What is granuloma faciale?
Granuloma faciale is a rare benign skin condition, characterised by single or multiple erythematous (red) papules, plaques or nodules. This condition is more common in males and, as the name suggests, most frequently affects facial areas.
What causes granuloma faciale?
The exact cause of granuloma faciale is unknown. It is not inherited.
The production of substances known as “interleukin” may attract inflammatory cells to the lesions. Sun exposure and UV radiation may play a role in the development of granuloma faciale – it occurs more commonly in sun-exposed areas and lesions darken with UV exposure.
Granuloma faciale rarely occurs in childhood. The peak incidence is in middle age.
What does granuloma faciale look like?
This rare condition has an insidious onset. It presents as solitary or multiple papules, plaques or nodules on the face. These vary in size from a few millimetres to coalescing plaques several centimetres in size and from red-brown to a purplish hue. Close examination of the lesions may reveal prominent hair follicle openings and overlying dilated blood vessels (telangiectasias).
The condition does not usually produce any symptoms. However, some cases may be painful or itchy.
In rare cases, the neck, upper back and chest, as well as areas of high UV exposure, are affected.
What other problems can occur with granuloma faciale?
Granuloma faciale is not associated with an underlying medical condition.
How is granuloma faciale diagnosed?
A biopsy is often needed to confirm the diagnosis as other conditions may mimic granuloma faciale.
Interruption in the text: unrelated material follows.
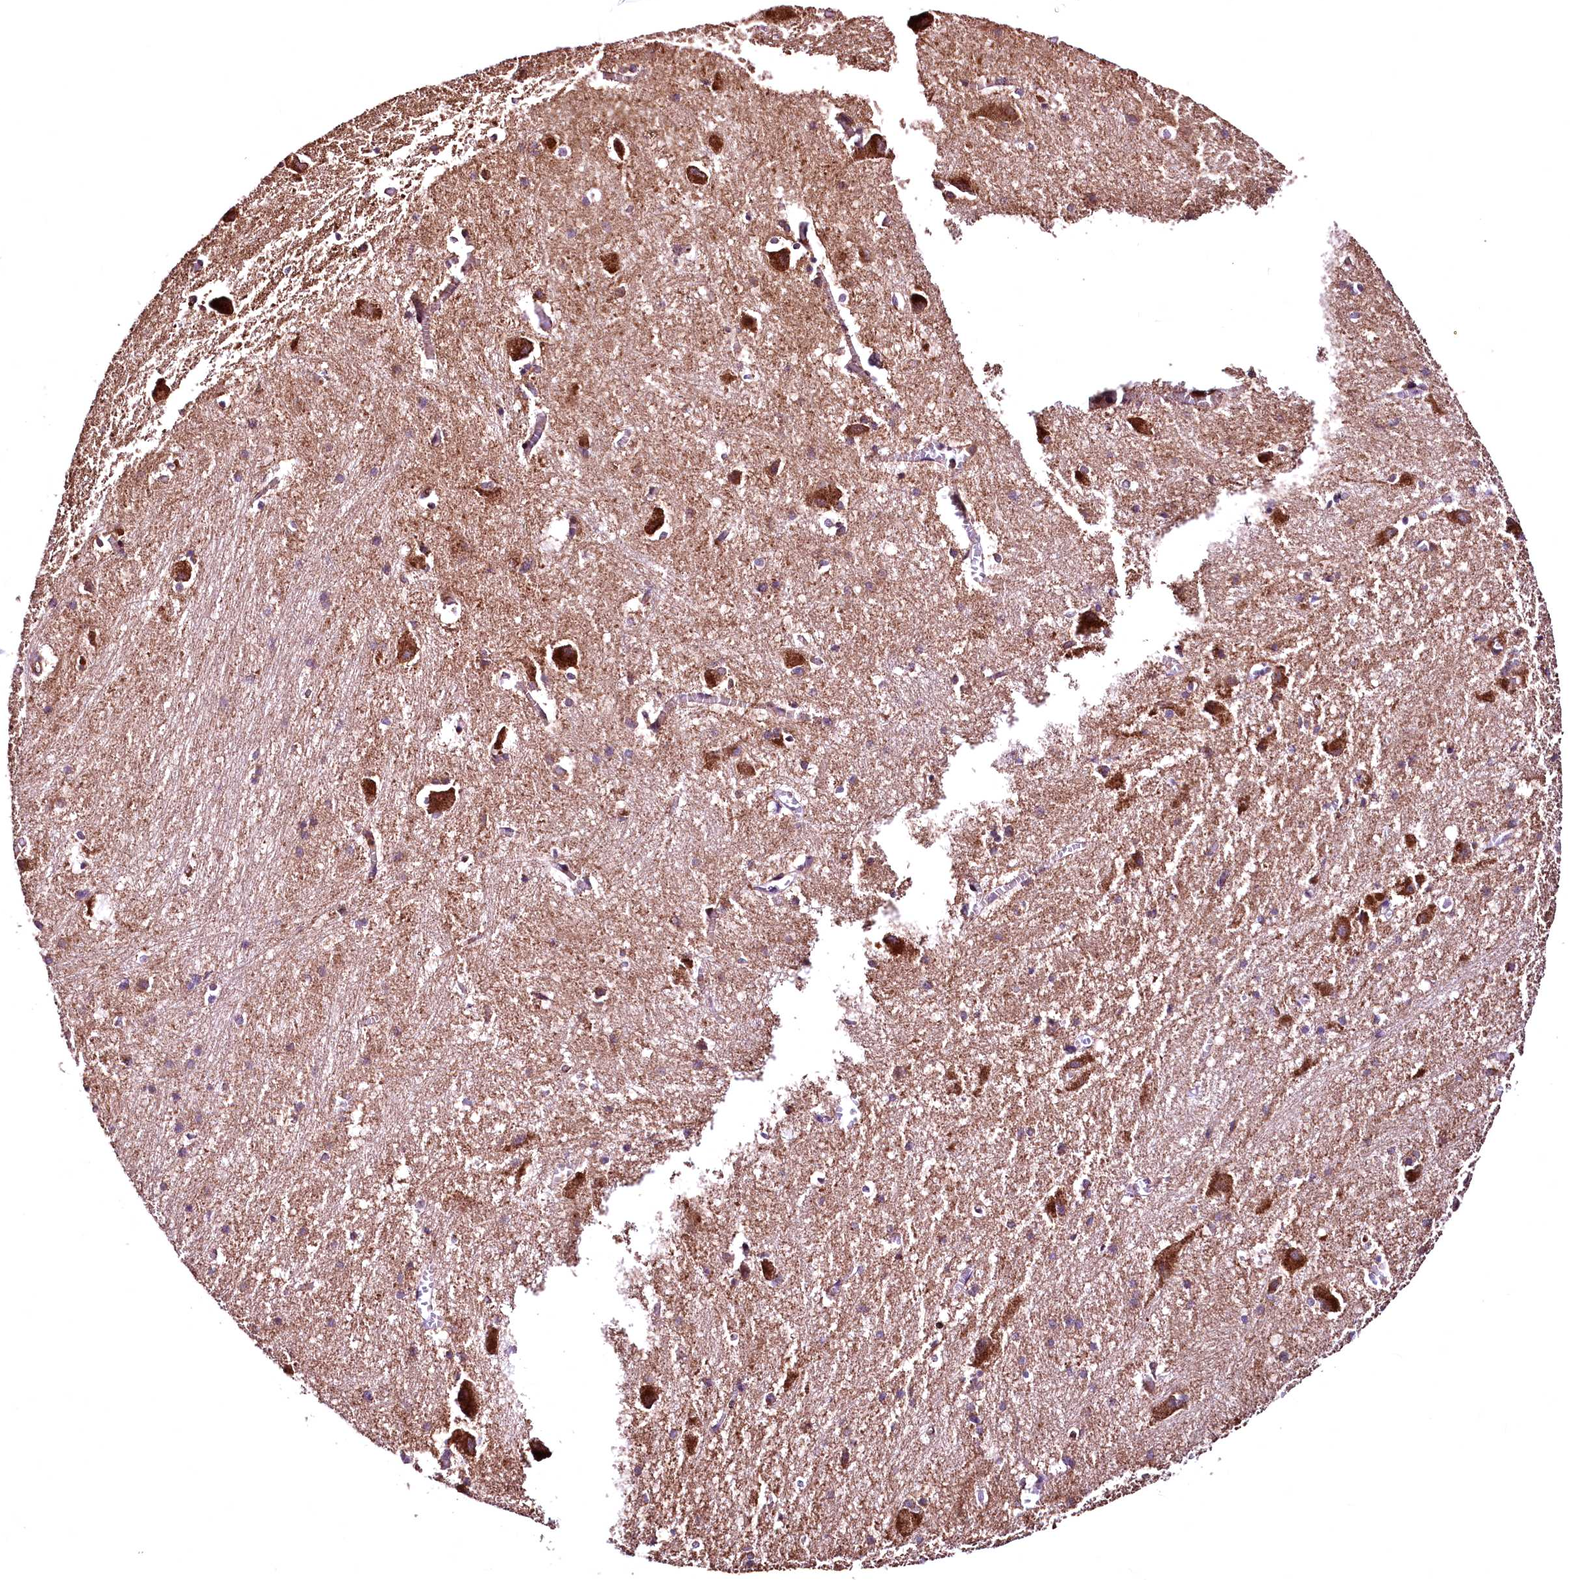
{"staining": {"intensity": "moderate", "quantity": "25%-75%", "location": "cytoplasmic/membranous"}, "tissue": "caudate", "cell_type": "Glial cells", "image_type": "normal", "snomed": [{"axis": "morphology", "description": "Normal tissue, NOS"}, {"axis": "topography", "description": "Lateral ventricle wall"}], "caption": "Protein analysis of normal caudate displays moderate cytoplasmic/membranous expression in approximately 25%-75% of glial cells. (brown staining indicates protein expression, while blue staining denotes nuclei).", "gene": "LRSAM1", "patient": {"sex": "male", "age": 37}}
The biopsy will distinguish it from other underlying causes such as:
- fixed drug reactions
- lymphomas and pseudolymphomas
- insect bite reactions
- Jessner’s lymphocytic infiltration
- tumid lupus
- follicular mucinosis
How is granuloma faciale treated?
Granuloma faciale is a chronic condition and rarely improves without treatment.
Treatment options include:
- Topical corticosteroids may be used intermittently under medical supervision. Extreme caution must be taken and your doctor will need to monitor for potential side effects.
- Topical tacrolimus 0.1% can be used alone or alternating with topical corticosteroids.
Intralesional corticosteroids injections
Corticosteroids may be injected into affected areas. However, thinning of the skin (atrophy) is a risk of this treatment.
Oral medications have shown variable success and often need to be taken over a prolonged period. Dapsone is the most promising but must only be taken under specialist supervision. Hydroxychloroquine and clofazimine may also be considered.
Pulse dye laser (595 nm) targets the blood vessels of granuloma faciale. Scarring from laser treatment is very rare. However, several treatments are required for best results.
Radiotherapy has been reported for treatment-resistant cases of granuloma faciale.
Surgery may be considered for isolated small nodules that are resistant to other forms of treatment.
What is the likely outcome of granuloma faciale?
The likely outcome of granuloma faciale is extremely variable and difficult to predict. Flare-ups and recurrences are common. If the condition recurs, it is practical to treat the affected areas again.
For ongoing management, referral to a specialist should be considered.